In 1959, the functions of inspecting departmental security were transferred to the non-departmental security.

Since 1962, the non-departmental security was tasked with introducing technical security equipment (security, fire alarms), and developing centralized security for facilities.

On February 18, 1966, the Resolution of the Council of Ministers of the Soviet Union approved the Model Regulation on Non-departmental Security in the Police Bodies, which determined that non-departmental security in the police bodies is organized to protect enterprises, construction sites, institutions and organizations located in cities, workers' settlements and district centers, and consists of paramilitary units designed to protect especially important and restricted facilities, and guard units designed to protect other facilities. Non-departmental security in the police bodies was under the jurisdiction of the ministries of public order protection of the union republics. The paramilitary units of the non-departmental security of the police agencies consisted of detachments, separate teams, groups and sections, and the guard units - of brigades. The paramilitary units were armed with carbines, rifles, pistols and revolvers.

As of 1975, the total number of non-departmental security in the Soviet Union was 53 thousand people, 200 thousand objects were under protection.

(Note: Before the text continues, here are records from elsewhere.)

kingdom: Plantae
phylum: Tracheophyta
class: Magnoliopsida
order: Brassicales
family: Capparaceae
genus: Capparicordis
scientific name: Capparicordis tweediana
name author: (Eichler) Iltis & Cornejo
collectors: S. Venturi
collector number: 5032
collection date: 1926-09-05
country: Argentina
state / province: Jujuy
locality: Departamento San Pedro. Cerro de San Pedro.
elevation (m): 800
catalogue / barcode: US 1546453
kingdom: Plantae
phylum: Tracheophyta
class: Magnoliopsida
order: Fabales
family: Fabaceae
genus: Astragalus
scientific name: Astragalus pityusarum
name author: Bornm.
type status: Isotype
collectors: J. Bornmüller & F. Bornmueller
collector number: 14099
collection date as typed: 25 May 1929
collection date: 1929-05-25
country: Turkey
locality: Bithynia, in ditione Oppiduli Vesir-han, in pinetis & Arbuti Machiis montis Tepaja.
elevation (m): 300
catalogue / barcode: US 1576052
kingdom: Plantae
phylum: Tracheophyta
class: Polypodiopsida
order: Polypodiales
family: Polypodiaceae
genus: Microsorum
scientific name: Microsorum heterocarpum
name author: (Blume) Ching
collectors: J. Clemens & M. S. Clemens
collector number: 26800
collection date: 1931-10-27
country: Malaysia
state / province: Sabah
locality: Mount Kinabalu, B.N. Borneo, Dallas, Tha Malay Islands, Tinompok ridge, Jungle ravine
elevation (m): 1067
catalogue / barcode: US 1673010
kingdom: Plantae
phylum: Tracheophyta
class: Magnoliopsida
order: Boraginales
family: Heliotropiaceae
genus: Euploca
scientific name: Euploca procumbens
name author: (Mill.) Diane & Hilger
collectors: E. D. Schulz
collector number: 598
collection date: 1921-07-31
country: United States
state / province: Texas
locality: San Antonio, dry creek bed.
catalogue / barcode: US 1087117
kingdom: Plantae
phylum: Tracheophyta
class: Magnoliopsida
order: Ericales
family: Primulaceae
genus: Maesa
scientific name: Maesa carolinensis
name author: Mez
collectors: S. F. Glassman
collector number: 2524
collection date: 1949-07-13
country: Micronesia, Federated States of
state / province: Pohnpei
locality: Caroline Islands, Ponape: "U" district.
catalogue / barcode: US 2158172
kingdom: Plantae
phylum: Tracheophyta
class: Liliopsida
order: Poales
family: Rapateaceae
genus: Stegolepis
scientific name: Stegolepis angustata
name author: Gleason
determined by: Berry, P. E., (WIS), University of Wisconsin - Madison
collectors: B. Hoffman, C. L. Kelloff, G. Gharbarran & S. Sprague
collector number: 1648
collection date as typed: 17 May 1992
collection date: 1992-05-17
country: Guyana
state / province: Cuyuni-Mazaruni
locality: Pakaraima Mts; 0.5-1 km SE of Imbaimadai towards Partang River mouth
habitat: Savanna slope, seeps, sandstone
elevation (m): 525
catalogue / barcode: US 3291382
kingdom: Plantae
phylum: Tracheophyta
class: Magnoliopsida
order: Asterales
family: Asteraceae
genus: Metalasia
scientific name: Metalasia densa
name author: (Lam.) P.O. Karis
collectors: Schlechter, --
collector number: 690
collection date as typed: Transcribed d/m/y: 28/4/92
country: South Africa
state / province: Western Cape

As of the beginning of December 1987, the total number of non-departmental security in the Soviet Union was almost 1 million people (including 178 thousand police officers, but the majority of the employees were guards), 600 thousand objects and 1 million premises (including over 50% of industrial facilities, enterprises and organizations and almost all trade and catering enterprises) and 410 thousand apartments were under protection. Due to the introduction of technical security equipment in the period from 1977 to the end of 1987, the number of guards was reduced by 143 thousand people (with an annual payroll of 134.7 million rubles). As reported by the head of the Main Directorate of Non-Departmental Security of the Soviet Ministry of Internal Affairs Major General of Police L. Popov, during 1987, non-departmental security officers prevented up to 30 thefts daily and detained up to 40 criminals and offenders.

===Contemporary period===
On August 14, 1992, the Government of Russia adopted the "Regulations on Non-Departmental Security under the Internal Affairs Bodies of the Russian Federation".

In 1993–2005, the non-departmental security included the Paramilitary security units.

In 2003, the total number of non-departmental security in Russia was 477 thousand people, and more than 427 thousand objects were under the protection of the Department security units.

In 2005, the service was reorganized, the Department of State Property Protection of the Ministry of Internal Affairs of Russia was created, and a specialized unitary enterprise was formed, FSUE "Okhrana" of the Ministry of Internal Affairs of Russia, which designs, installs, and connects security and access control systems. The FSUE "Okhrana" included employees of the paramilitary, guard, and technical services of non-departmental security.

Since that time, non-departmental security units (NDU) have only been protecting facilities by monitoring technical security equipment and responding to alarm signals (including those received from other structures monitoring security systems).

As of July 2006, the number of Non-departmental security employed 450 thousand people, including:

- 247 thousand police officers;
- 103 thousand employees of the Federal State Unitary Enterprise "Okhrana";
- 100 thousand civilian employees - these are duty officers at centralized control panels and employees of support units.

In connection with the reform of law enforcement agencies, in 2010–2012, it was planned to increase the number of NDUs by 35 thousand people, up to 485 thousand people. After the creation of the Federal Service of Troops of the National Guard of the Russian Federation (Rosgvardia) in Russia in 2016, NDUs became part of it.